Making a difference with ESG investing

Making a difference with ESG investing

Tanya is getting more and more interested in what is in the investment portfolio she inherited when Frank died. While the returns have been good, she wants the portfolio to be about more than just numbers. Now that she understands the market better, she is ready for baby steps: changing a very small portion of the portfolio to make a difference. And that means picking some stocks and funds that reflect her values.

The world feels like a more strident place. This feels especially true in the U.S., where polarization marks almost every aspect of our lives. From politics to economic theory to culture, we’re all a lot pricklier.

This heightened emphasis on our personal belief systems has made more of us wonder if we shouldn’t be investing in ways that support our values.

When companies do bad things, investment dollars flow away from bad actors. Think of companies that falsified auto emissions tests or caused oil spills in the Gulf of Mexico. Avoiding investments in those companies is easy because we recognize the stories of Volkswagen and BP. But, what about the tens of thousands of companies whose behaviors haven’t hit the nightly news?

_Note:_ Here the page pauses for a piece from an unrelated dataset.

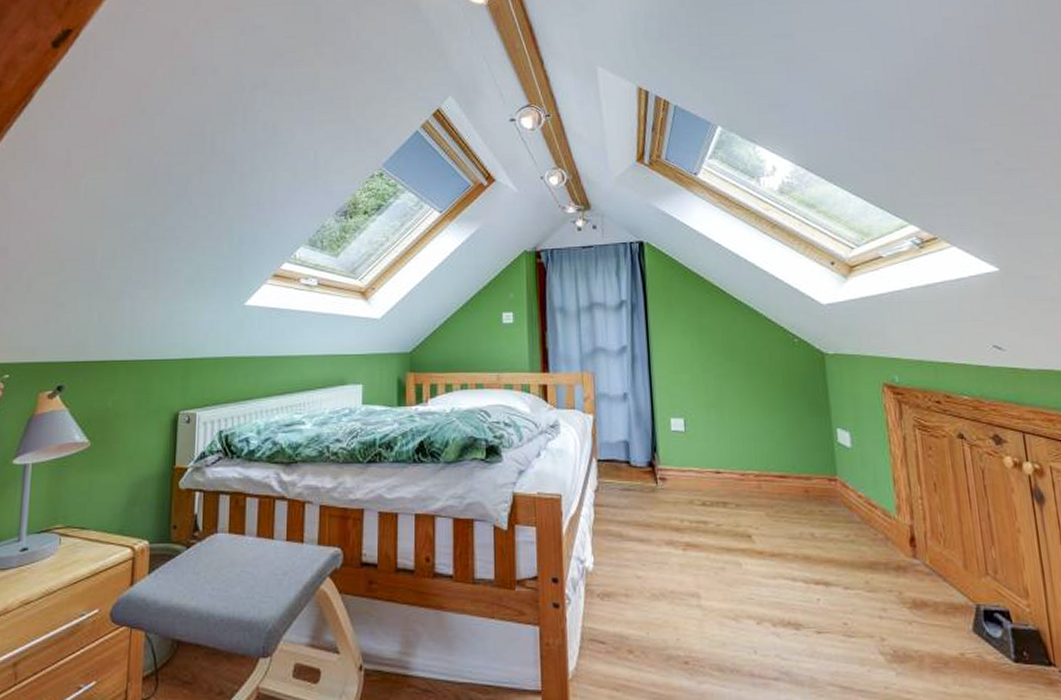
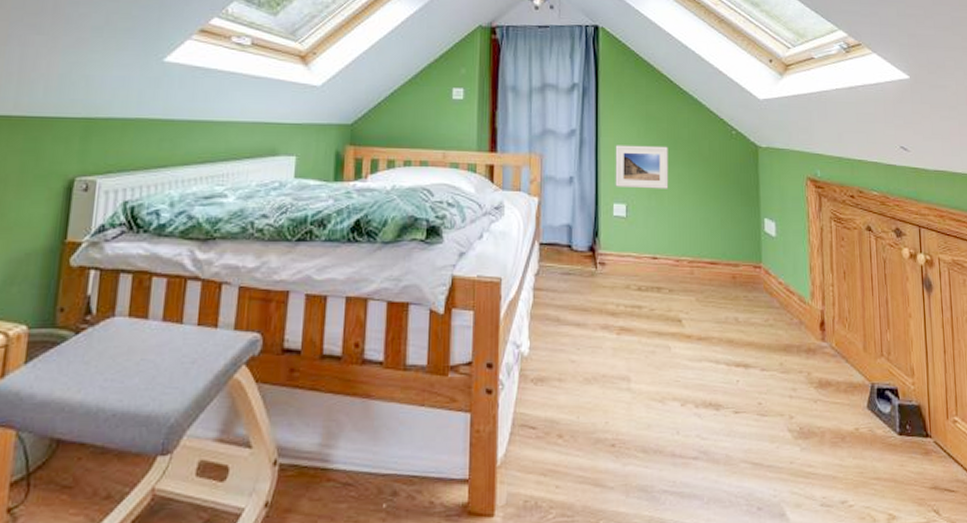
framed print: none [668,358,728,402] -> present [615,145,669,189]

That supportive effort is in the process of becoming more structured. Known as ESG, it addresses Environmental, Social and Governance concerns.

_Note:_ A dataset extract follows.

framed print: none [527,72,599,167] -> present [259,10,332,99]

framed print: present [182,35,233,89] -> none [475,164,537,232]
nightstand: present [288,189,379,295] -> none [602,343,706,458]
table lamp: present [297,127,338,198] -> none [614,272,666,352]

If you have any doubt about whether ESG has hit the big time, and if it’s going to play an ever-greater role in investors’ decisions in the future, here’s proof.

BlackRock is one of the world’s largest institutional investors with some $6 trillion in assets under management. In mid-2018, it announced that it was moving towards having all of its fund managers consider ESG elements when making their investment decisions.

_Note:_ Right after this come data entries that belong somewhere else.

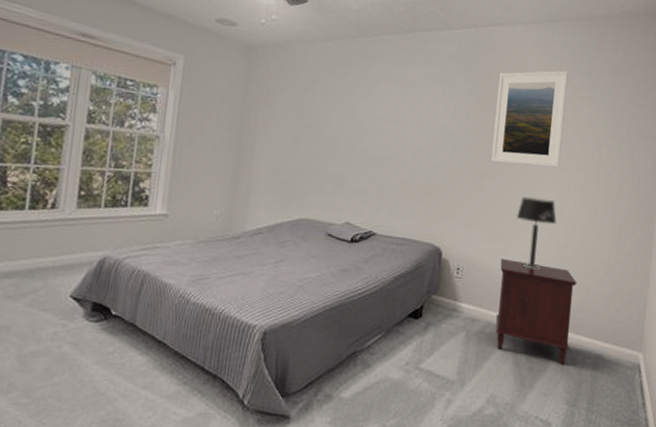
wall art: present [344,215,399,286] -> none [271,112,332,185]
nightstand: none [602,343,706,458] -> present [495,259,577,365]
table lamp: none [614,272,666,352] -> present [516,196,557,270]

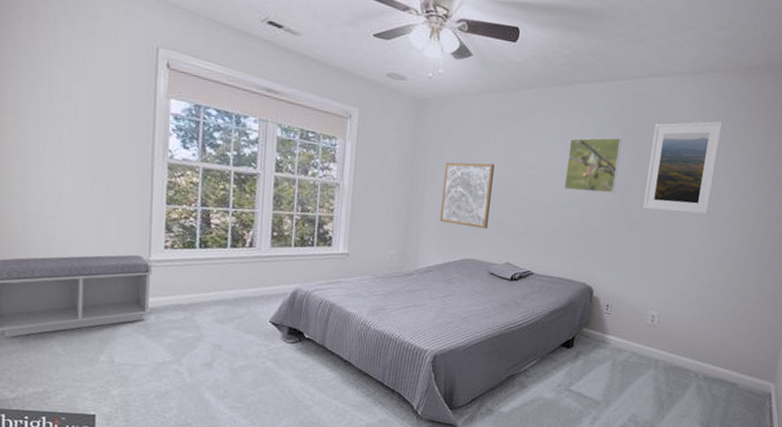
wall art: none [271,112,332,185] -> present [439,162,495,229]
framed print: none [407,86,466,146] -> present [564,137,622,194]
nightstand: present [495,259,577,365] -> none [639,297,718,391]
table lamp: present [516,196,557,270] -> none [664,241,702,308]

What is lacking for the individual investor, though, is a single system that lets you quickly assess (and compare) how different investment possibilities are scored. Most available information is generated by competing third-party ESG rating services, each of which uses its own method of collecting and scoring ESG data.

For now, investors grapple with what each company is measuring, if anything, and how it ranks compared with its competitors. Here are considerations under the three major areas:

• Environment – consideration of climate change, stresses on natural resources, levels of pollution and waste, and environmental opportunities such as renewable energy.

• Social – the use of human capital, product liability issues, controversial sourcing and access to social support.

• Governance – corporate governance around its board and ownership, and corporate behavior, to include ethics, corruption and instability.

Another term we see used when it comes to value-based investing is ‘socially responsible investing,’ or social investment. It might also be called sustainable, socially conscious, green or ethical investing. It reflects an investment strategy that considers both the financial return and the ability to bring about positive social change.

Faith-based investing, sometimes called morally responsible investing (MRI), is even more focused. It has resulted in the creation of very popular funds that reflect different religious orientations without necessarily forgoing financial performance. In 2018, 250 socially responsible funds were reported to exist in the U.S., and 40 of those could be categorized as being in the biblically or religiously responsible investing space.

How a business makes money is critical to faith-based investors, who are seeking to avoid items and practices that don’t match their spiritual values. However, faith-based investments are not limited in scope. They exist across all asset classes and industries and control billions of dollars.

In the past, it was thought that to invest in do-gooder companies or funds, you would likely have to give up returns. However, research and performance history are indicating otherwise. Responsible companies enjoy lower risks of losses, lawsuits and disgruntled employees, and lower risks often produce higher returns. (source: Morningstar)

As an individual stock investor, you can do a lot of your own research and due diligence. However, making ESG investments through an ESG-focused exchange-traded fund, for example, might be easier. But how do you pick one of those?

Until scoring systems are far more transparent and user-friendly, you may have to rely on information from surrogates if you want to reward deserving companies for their good citizenship. Surrogates might include resources you trust — such as Morningstar (with its Sustainability Ratings) or Kiplinger and U.S. News and World Report with their periodic reviews and recommendations.

Values-based investing offers no shortcuts and follows the same rules of sound investing that other investments do. Your due diligence still needs to examine a fund’s investing style, quality, returns and expenses.

One concern to keep in mind is the risk of becoming overly concentrated in specific (sustainable) industries, to the detriment of a healthy level of diversification. And remember, as with any other investment, the greatest success often comes from sticking with it over the long term.